Incumbents are generally moving from the FOMO stage to an acceptance stage. Instead of innovating out of a pure fear of missing out, they are now appreciating that FinTech is going to radically change the way they operate.

Dave Chapman

MD @ Octagon Strategy & COO @ ANX International

From FOMO to Acceptance

This begs the question of whether banks can indeed drive innovation and proactively self-disrupt.

Dave Chapman, Co-Founder and COO of ANX International and MD of Octagon Strategy, two fintechs that operate in the blockchain technology space, thinks that “incumbents are generally moving from the FOMO stage to an acceptance stage. Instead of innovating out of a pure fear of missing out, they are now appreciating that FinTech is going to radically change the way they operate. This is proven by the increasing investment from the traditional players in the financial services field.” However, he stresses that greater regulatory certainty would assist: “Governments and regulators are already opening up the doors; the FinTech industry is now more connected with the regulators than it has been than ever before. It's mutually beneficial for both FinTech and regulators to collaborate and this is the first step to better understanding the needs and thus dedicating the appropriate resources.

According to Toby Gardner, “banks are genuinely interested in innovation but they lack the talent, process, and culture to be successful and no one wants to admit it. Innovation is chaotic, messy and uncertain. It needs radically different tools for management, measurement and control as well as team dynamics and skill set. Banks are still convinced they can fit a round peg in a square hole. So did Kodak.”

Asher Tan of CoinJar believes that “cultural elements in incumbents mean even though firms are genuinely interested in innovation, there is a lack of decision makers willing to commit time, energy, and their careers to make change happen. True innovation necessitates champions, be it individuals or companies, willing to take risks and have skin in the game.
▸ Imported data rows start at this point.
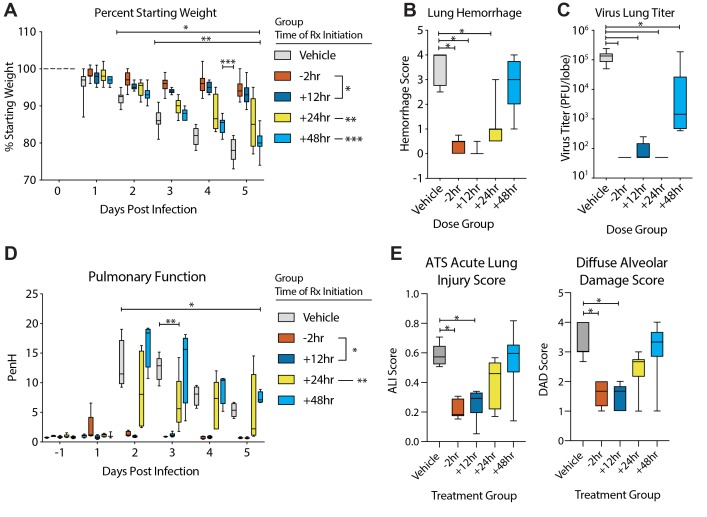
Prophylactic and therapeutic EIDD-2801 reduces SARS-CoV replication and
pathogenesis. Equivalent numbers of 25-29 week old male and female C57BL/6
mice were administered vehicle (10% PEG, 2.5% Cremophor RH40 in water) or NHC prodrug
EIDD-2801 beginning at -2 hours, +12, +24 or +48 hours post infection and every 12
hours thereafter by oral gavage (n = 10/group). Mice were intranasally infected with
1E+04 PFU mouse-adapted SARS-CoV MA15 strain. (A) Percent starting
weight. Asterisks indicate differences from vehicle treated by two-way ANOVA with
Tukey’s multiple comparison test. (B) Lung hemorrhage in mice from
panel A scored on a scale of 0-4 where 0 is a normal pink healthy lung
and 4 is a diffusely discolored dark red lung. (C) Virus lung titer in
mice from panel A as determined by plaque assay. Asterisks in both panel
B and C indicate differences from vehicle by one-way ANOVA
with a Dunnett’s multiple comparison test. (D) Pulmonary function
by whole body plethysmography was performed daily on five animals per group. Asterisks
indicate differences from vehicle by two-way ANOVA with a Dunnett’s multiple
comparison test. (E) The histological features of acute lung injury (ALI)
were blindly scored using the American Thoracic Society Lung Injury Scoring system and
a Diffuse Alveolar Damage Scoring System. Three randomly chosen high power (60X)
fields of diseased lung were assessed per mouse. The numbers of mice scored per group:
Vehicle N = 7, -2 hours N = 9, +12 hours N = 9, +24 hours N = 10, +48 hours N = 9.
Asterisks indicate statistical significance compared to vehicle by Kruskal-Wallis with
a Dunn’s multiple comparison test. For all panels, the boxes encompass the 25th
to 75th percentile, the line is at the median, while the whiskers represent the range.
*, -2 hours and +12 hours compared to vehicle; **, +24 hours compared to vehicle; ***,
+48 hours compared to vehicle.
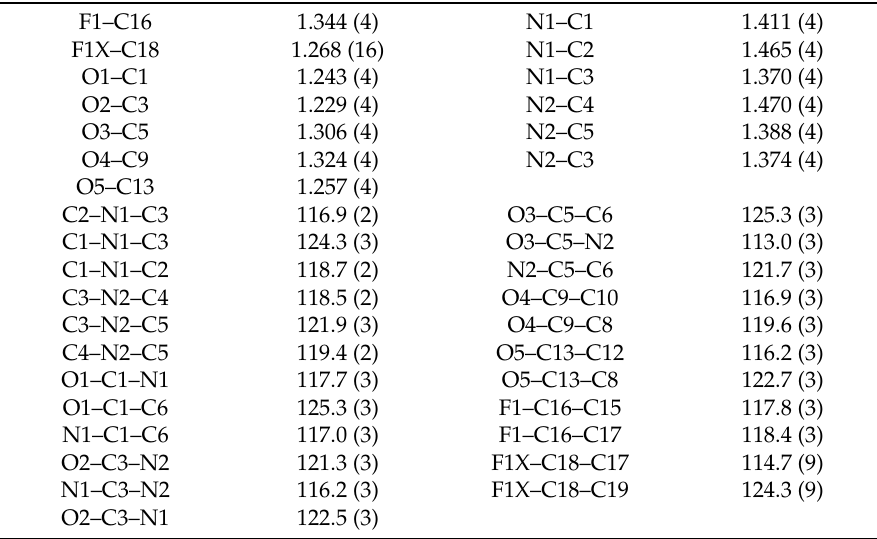
Table 2. Selected geometric parameters (Å, ◦ ).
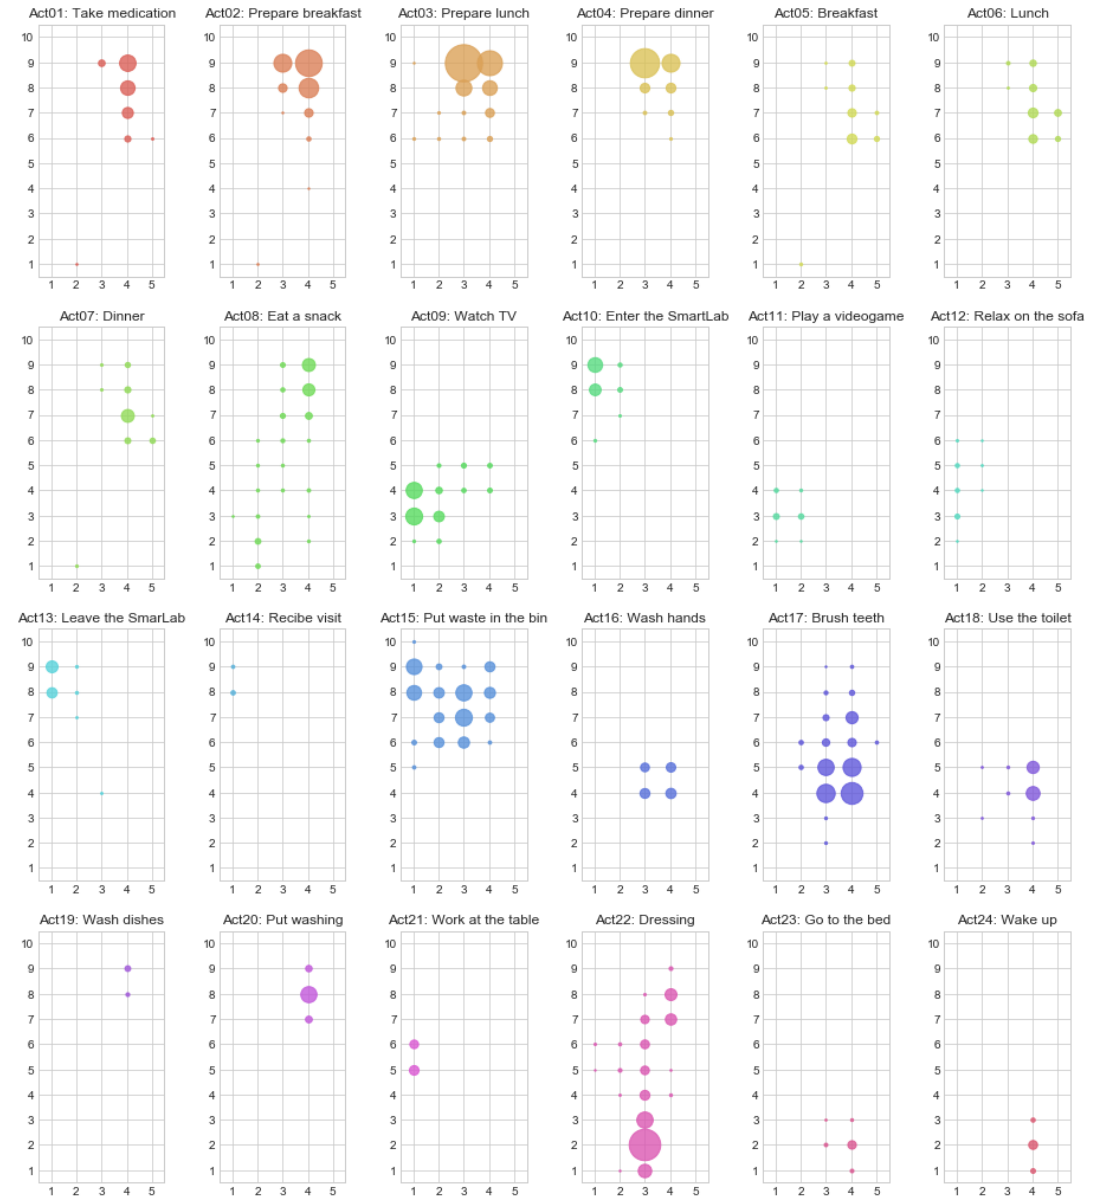
Figure A1. Activity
CoinJar is a great example of a company willing to explore a totally new field of finance, digital currency, in spite of intrinsic industry risk. We’ve managed to build numerous products and cater to loyal customers over the last four years while incumbents worry about the reputational risk of being associated with Bitcoin.

Open banking: Threat or Catalyst?

According to the WRBR, “with APIs acting as a bridge between systems, banks can gain much more value by viewing them in the big picture. While the customer data they own will enable banks to claim a central role in the evolving digitally connected ecosystem, how large a role they occupy will be up to them. As the new banking models play out, banks will have to make strategic choices about the specific roles they would like to take on in the future, and will need to frame their strategy accordingly.”

If banks decide to do nothing (or very little) with open banking, they risk becoming obsolete brands and transforming into mere utilities or ‘dumb pipes’. In addition to siloed cultures and lack of technology leadership on boards, one of the biggest issues for European banks has been building appropriate enterprise data architecture. Without the latter, banks will not be able to leverage consumer analytics, AI or other cutting edge technologies.

Open banking invariably means embracing cloud-native design principles, DevOps ways of working, automated security and next generation surveillance technologies while also integrating these modern elements with older legacy banking platforms on the backend. Banks need to accept that decentralising their own product building efforts is a must in order to achieve an innovative application ecosystem.

The advent of privacy and security legislation (such as the EU’s General Data Protection Regulation (GDPR) in May 2018 and Australia’s new mandatory data breach notification laws) will also help nudge banks in the right direction.



9- EY Fintech Australia Census 2016.